La procuradora Yeni Berenice Reynoso informó que el robo de teléfonos móviles es el delito más frecuente en el país y advirtió que ahora podrá ser castigado con penas de hasta 20 años de prisión.
Santo Domingo.– El robo de teléfonos celulares continúa siendo el delito más cometido en la República Dominicana, seguido por el robo de motocicletas y la sustracción de metales, según informó la procuradora general de la República, Yeni Berenice Reynoso, durante un taller sobre la aplicación del nuevo Código Penal.

La magistrada explicó que el Ministerio Público trabaja de manera coordinada con las empresas telefónicas para bloquear los equipos reportados como robados, con el objetivo de reducir su valor en el mercado ilegal y desincentivar este tipo de delitos.
Uno de los cambios más importantes introducidos por el nuevo Código Penal es que el robo de teléfonos celulares será considerado una modalidad de robo agravado, con sanciones que van desde 10 hasta 20 años de prisión, debido a la alta incidencia de este delito y a su impacto en la seguridad ciudadana.

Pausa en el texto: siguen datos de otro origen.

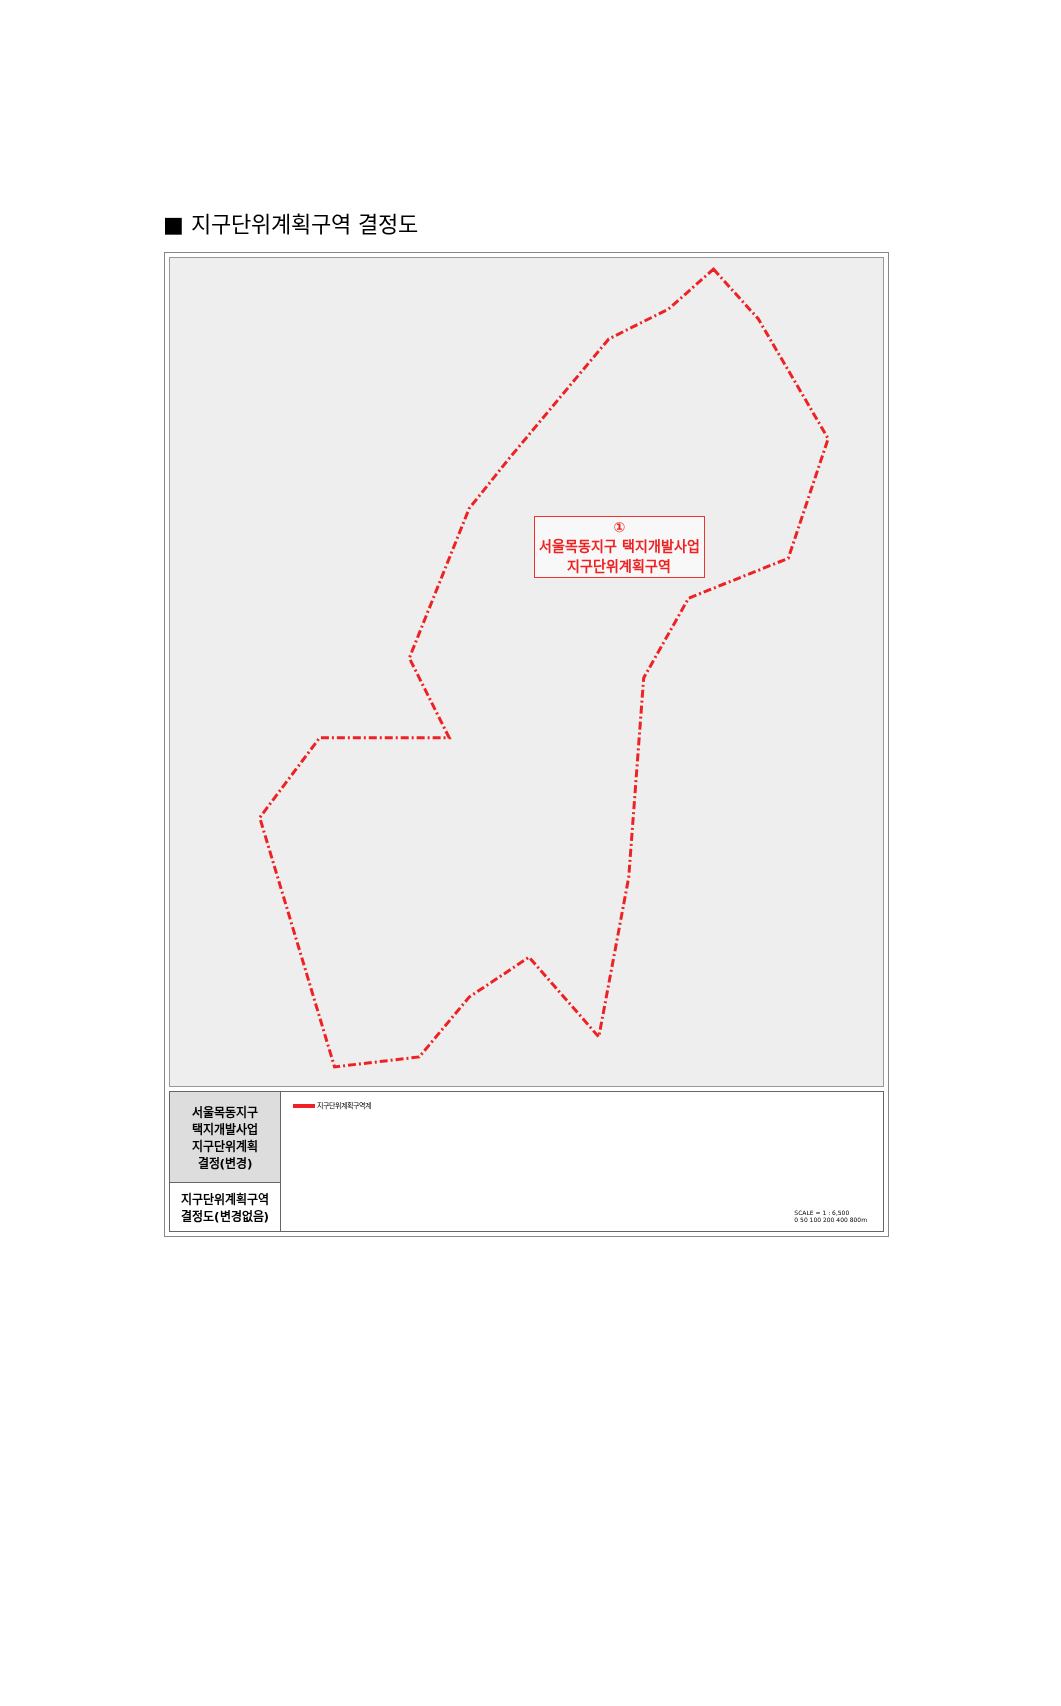■ 지구단위계획구역 결정도
①
서울목동지구 택지개발사업
지구단위계획구역
| 서울목동지구 택지개발사업 지구단위계획 결정(변경) | 지구단위계획구역계 SCALE = 1 : 6,500 0 50 100 200 400 800m |
| 지구단위계획구역 결정도(변경없음) | |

Nuevos agravantes para el delito de robo
Reynoso explicó que el nuevo Código Penal también endurece las penas para otras modalidades de robo agravado, estableciendo condenas de entre cinco y diez años de prisión cuando el delito sea cometido utilizando un vehículo de motor, durante la noche, en terminales de transporte público, mediante el uso de máscaras o disfraces, o cuando implique daños significativos a los bienes de la víctima.
Asimismo, serán considerados robos agravados aquellos cometidos contra personas en estado de indefensión o que hayan sufrido un accidente, así como la sustracción de dispositivos electrónicos y piezas de vehículos.
Robo de metales provoca pérdidas millonarias
La procuradora también alertó sobre el impacto económico del robo de metales, especialmente de contadores eléctricos y tapas de imbornales y filtrantes.
Explicó que las investigaciones han establecido que muchos de estos equipos son vendidos por sumas mínimas, mientras que su reposición representa un alto costo para el Estado.
“En algunos casos, un contador eléctrico robado se vende por apenas 70 pesos, pero sustituirlo cuesta más de 300 dólares”, indicó Reynoso.
Estafas también recibirán sanciones más severas
Durante su exposición, la procuradora informó que el nuevo Código Penal incorpora un tratamiento especial para las estafas agravadas, incluyendo las estafas piramidales y las inmobiliarias.
Precisó que, tras las modificaciones introducidas por la Ley 44-26, las estafas inmobiliarias serán consideradas agravadas sin importar el monto económico involucrado, debido al impacto que generan sobre las víctimas.
Reynoso señaló que estas reformas responden a una política criminal basada en estadísticas y en la realidad delictiva del país, con el propósito de fortalecer la protección de la ciudadanía y adecuar las sanciones a los delitos de mayor incidencia.